··· Provided information

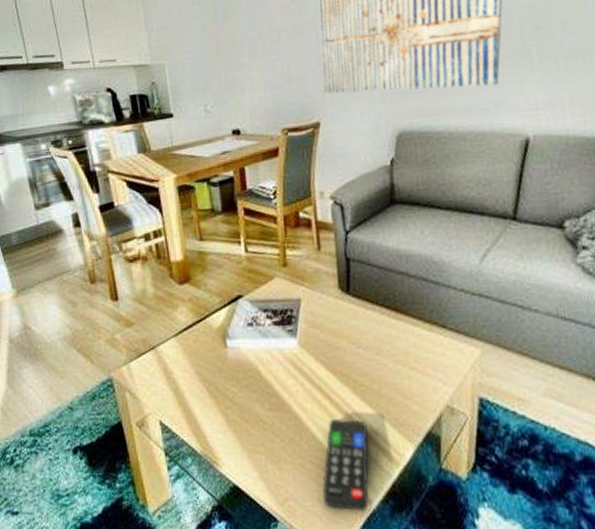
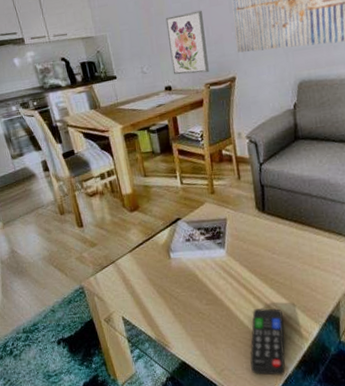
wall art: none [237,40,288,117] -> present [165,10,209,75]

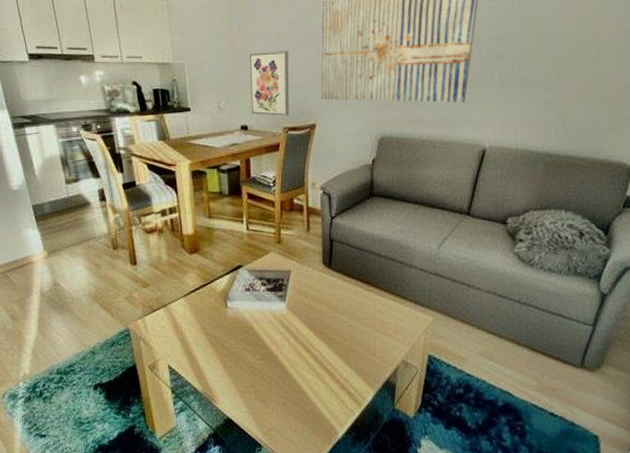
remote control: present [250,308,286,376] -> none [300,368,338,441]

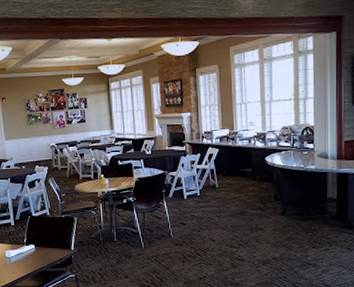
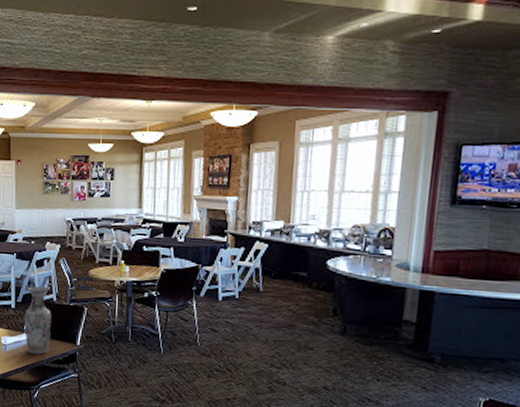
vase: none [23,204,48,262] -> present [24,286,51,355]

······
··· Provided information

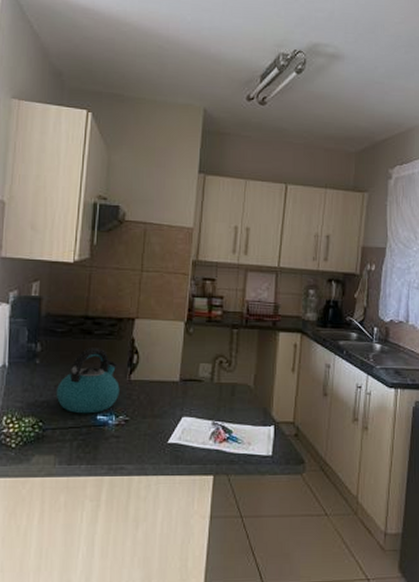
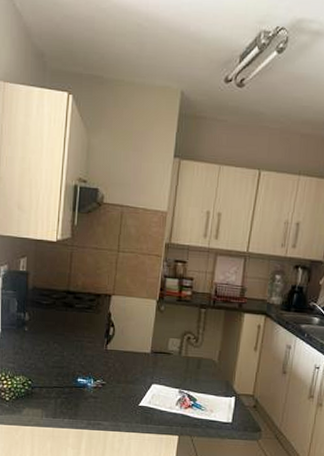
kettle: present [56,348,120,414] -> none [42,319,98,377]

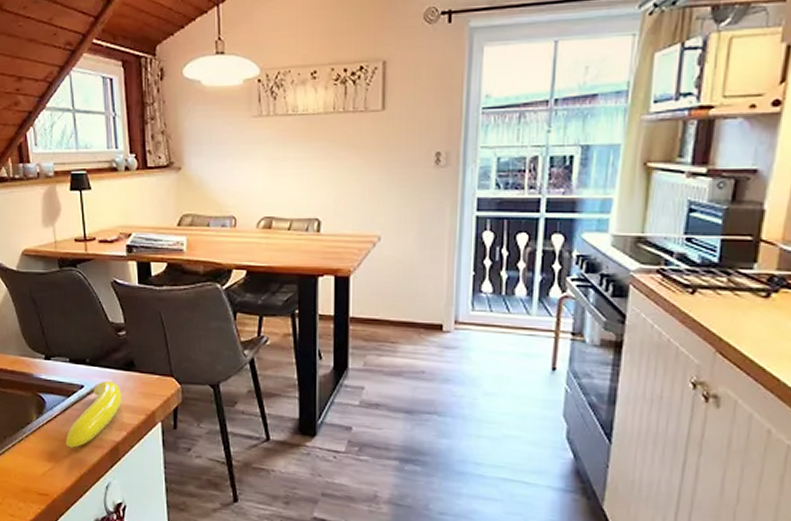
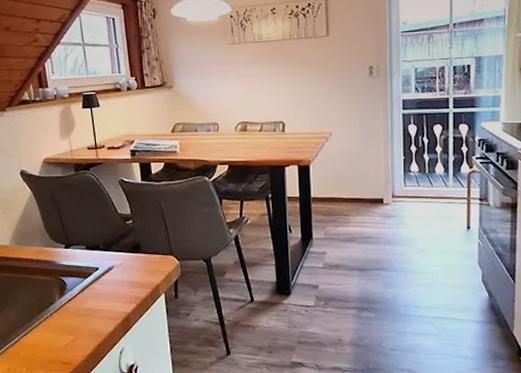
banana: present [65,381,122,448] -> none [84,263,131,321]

······
··· Provided information

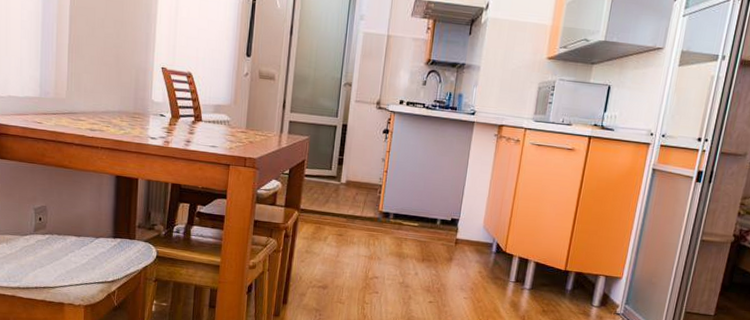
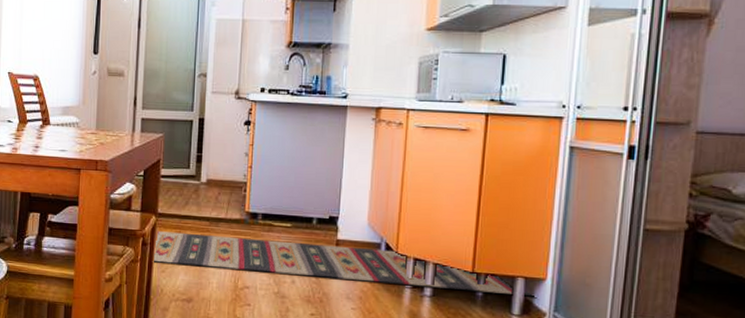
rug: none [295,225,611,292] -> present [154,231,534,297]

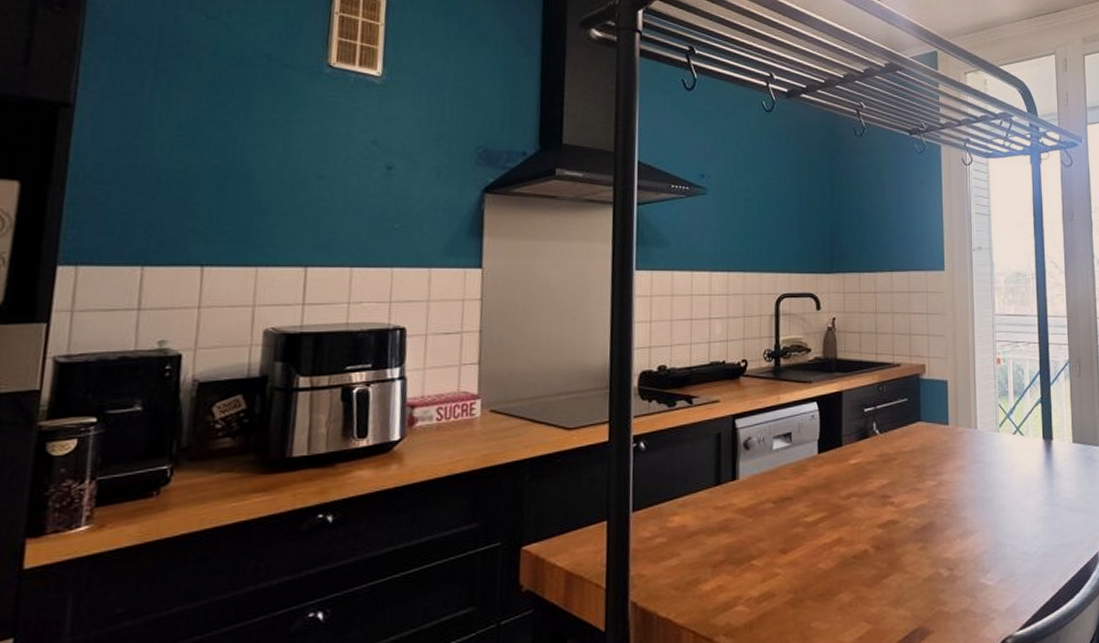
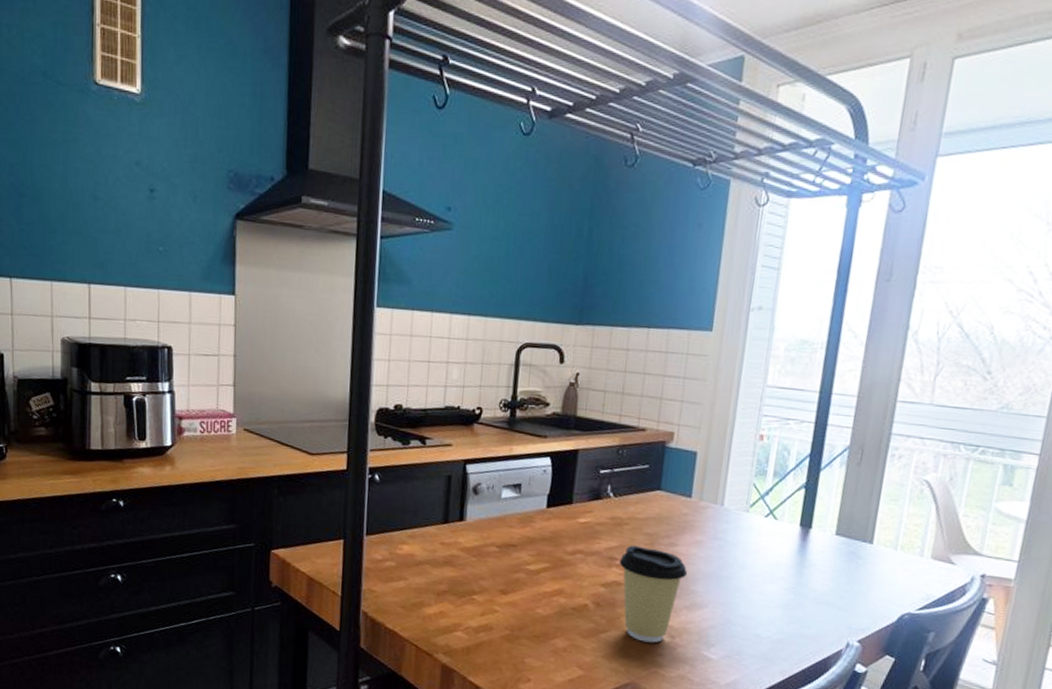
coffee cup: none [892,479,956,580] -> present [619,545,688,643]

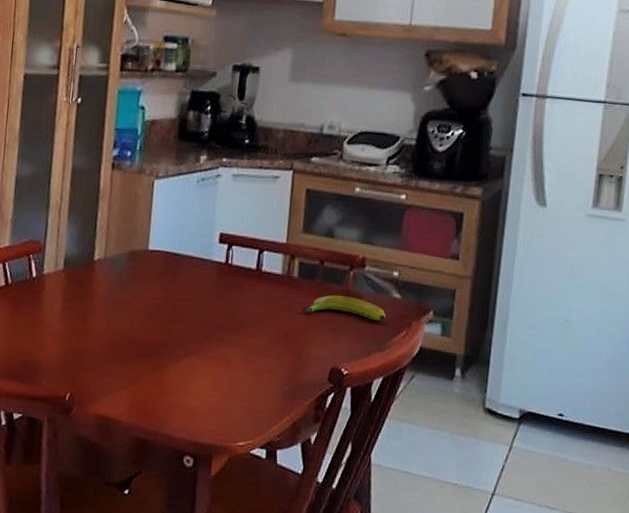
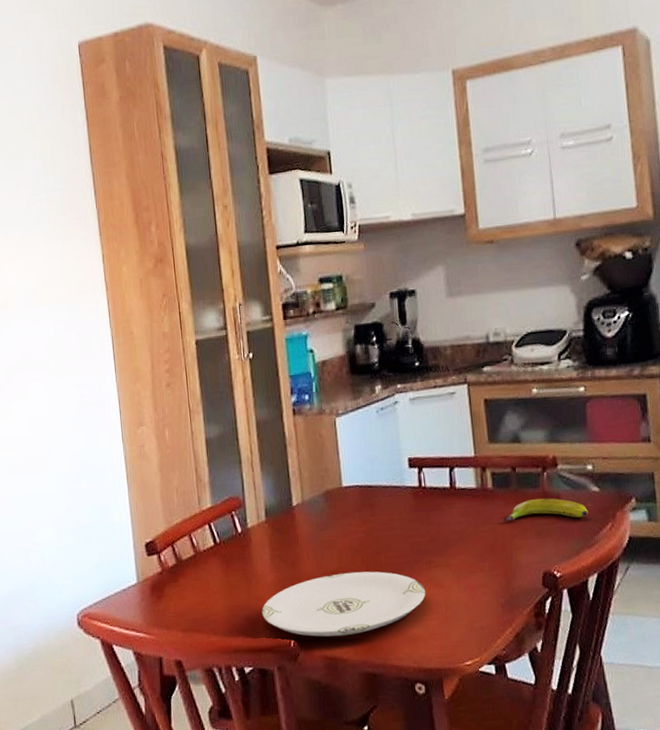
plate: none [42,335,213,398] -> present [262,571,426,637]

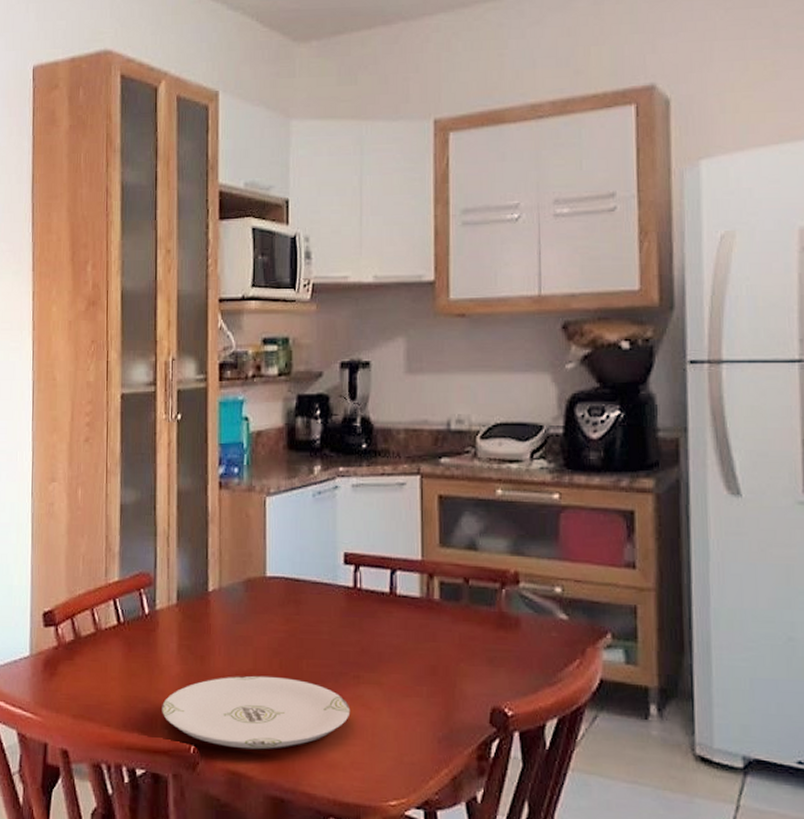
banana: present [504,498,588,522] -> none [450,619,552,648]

······

▶ _Task details_
What lines in the entries above hold "banana"? Copy every one.

▶ _Result_
banana: present [65,381,122,448] -> none [84,263,131,321]
banana: present [504,498,588,522] -> none [450,619,552,648]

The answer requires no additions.